===== Passage for review
That being said, whenever you walk into the sales it can be very intimidating as a rookie. Whenever you walk in all the veterans, all the guys that have been doing it for a long time they look at you like you strictly came there to take money out of their wallet. And I know that now because now that I’m experienced in it, whenever I see a new face I’m like dadgummit somebody else that I got to compete against. When the sale starts it’s like this perfect storm of nervousness and excitement.
And at 10:00 on the dot bullets are flying so you better be locked in. The lady up front will read off the suit description in the most softest, quietest yet talking as fast as a rapper. She’s like suit number 632756, yada, yada, yada, yada, yada, yada, yada. A lot of times you can’t even hear what she said. She’ll ask if the plaintiff would like the place a bid. Plaintiff usually raises his hand, “I’d like to place a bid for $5,000.” And the plaintiff who’s representing the bank will go back and forth with a third party until there’s a winner. Typically, the bank will give the plaintiff a top dollar that they’ll take for the property. And after they get past that it’s a third party just a third party.
The cool thing about it is there’s an art to it. The more you go the more you recognize tendencies that these other bidders have. So if you come in there like a rookie like me and your voice starts to crack just a little bit, that’s like a shark smelling blood to some of those older guys, they just know that they’re about to get you. If my top dollar’s $70,000 and we’re getting up to … I’m like 68,000, they know that they’ve got it in the bag.

Ashley:
They just have to go a little bit higher. And they’ve gotten you beat.

Hunter:
Yes, exactly. It’s very intimidating because if you’re bidding against somebody else and they’re just like … You can’t even get the words $68,000 out of your mouth and then they’re already like 69, 60, 75. They’ll try to big wig you and go like $5,000 ahead and you’re like okay, this guy’s serious.
==========
===== Exercise data
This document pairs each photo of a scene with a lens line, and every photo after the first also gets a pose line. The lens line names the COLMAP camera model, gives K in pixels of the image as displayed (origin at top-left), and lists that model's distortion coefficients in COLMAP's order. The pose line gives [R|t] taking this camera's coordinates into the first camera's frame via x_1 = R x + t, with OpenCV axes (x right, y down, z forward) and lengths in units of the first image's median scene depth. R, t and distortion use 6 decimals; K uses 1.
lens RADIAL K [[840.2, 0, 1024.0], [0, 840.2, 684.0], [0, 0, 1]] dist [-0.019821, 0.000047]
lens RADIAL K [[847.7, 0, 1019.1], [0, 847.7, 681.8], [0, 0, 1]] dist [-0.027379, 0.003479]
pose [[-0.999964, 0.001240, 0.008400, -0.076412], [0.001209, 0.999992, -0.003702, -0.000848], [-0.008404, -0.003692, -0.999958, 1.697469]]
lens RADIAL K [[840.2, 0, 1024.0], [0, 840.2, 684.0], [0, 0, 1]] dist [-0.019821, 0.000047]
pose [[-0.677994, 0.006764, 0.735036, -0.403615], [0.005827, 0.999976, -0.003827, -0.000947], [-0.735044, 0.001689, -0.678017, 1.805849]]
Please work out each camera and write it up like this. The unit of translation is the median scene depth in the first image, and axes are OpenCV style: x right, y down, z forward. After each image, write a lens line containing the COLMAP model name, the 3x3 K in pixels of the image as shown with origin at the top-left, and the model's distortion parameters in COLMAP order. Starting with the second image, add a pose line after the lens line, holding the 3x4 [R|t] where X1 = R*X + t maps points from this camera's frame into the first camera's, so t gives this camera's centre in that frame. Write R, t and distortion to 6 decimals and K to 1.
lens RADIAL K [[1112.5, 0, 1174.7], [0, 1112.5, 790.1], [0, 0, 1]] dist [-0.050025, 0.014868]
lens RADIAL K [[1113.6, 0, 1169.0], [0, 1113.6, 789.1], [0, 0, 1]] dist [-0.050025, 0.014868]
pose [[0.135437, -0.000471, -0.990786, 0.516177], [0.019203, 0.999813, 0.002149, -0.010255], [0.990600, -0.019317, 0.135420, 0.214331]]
==========
# [Actions to take]
1/ Give the section of the foreclosure auction interview from "The cool thing" to "gotten you beat." again, switching "rookie" to "newcomer".
2/ List each distinct dollar amount that the foreclosure auction interview writes with a dollar sign.
3/ Answer these questions about the foreclosure auction interview.
(a) At what time do the bullets start flying at the sale?
(b) What bid does the plaintiff usually place when he raises his hand?
(c) How far ahead do bidders go when they try to "big wig" you?

# [Results by task]
1/
The cool thing about it is there’s an art to it. The more you go the more you recognize tendencies that these other bidders have. So if you come in there like a newcomer like me and your voice starts to crack just a little bit, that’s like a shark smelling blood to some of those older guys, they just know that they’re about to get you. If my top dollar’s $70,000 and we’re getting up to … I’m like 68,000, they know that they’ve got it in the bag.

Ashley:
They just have to go a little bit higher. And they’ve gotten you beat.

2/
$5,000
$70,000
$68,000

3/
(a) At 10:00 on the dot.
(b) $5,000.
(c) $5,000 ahead.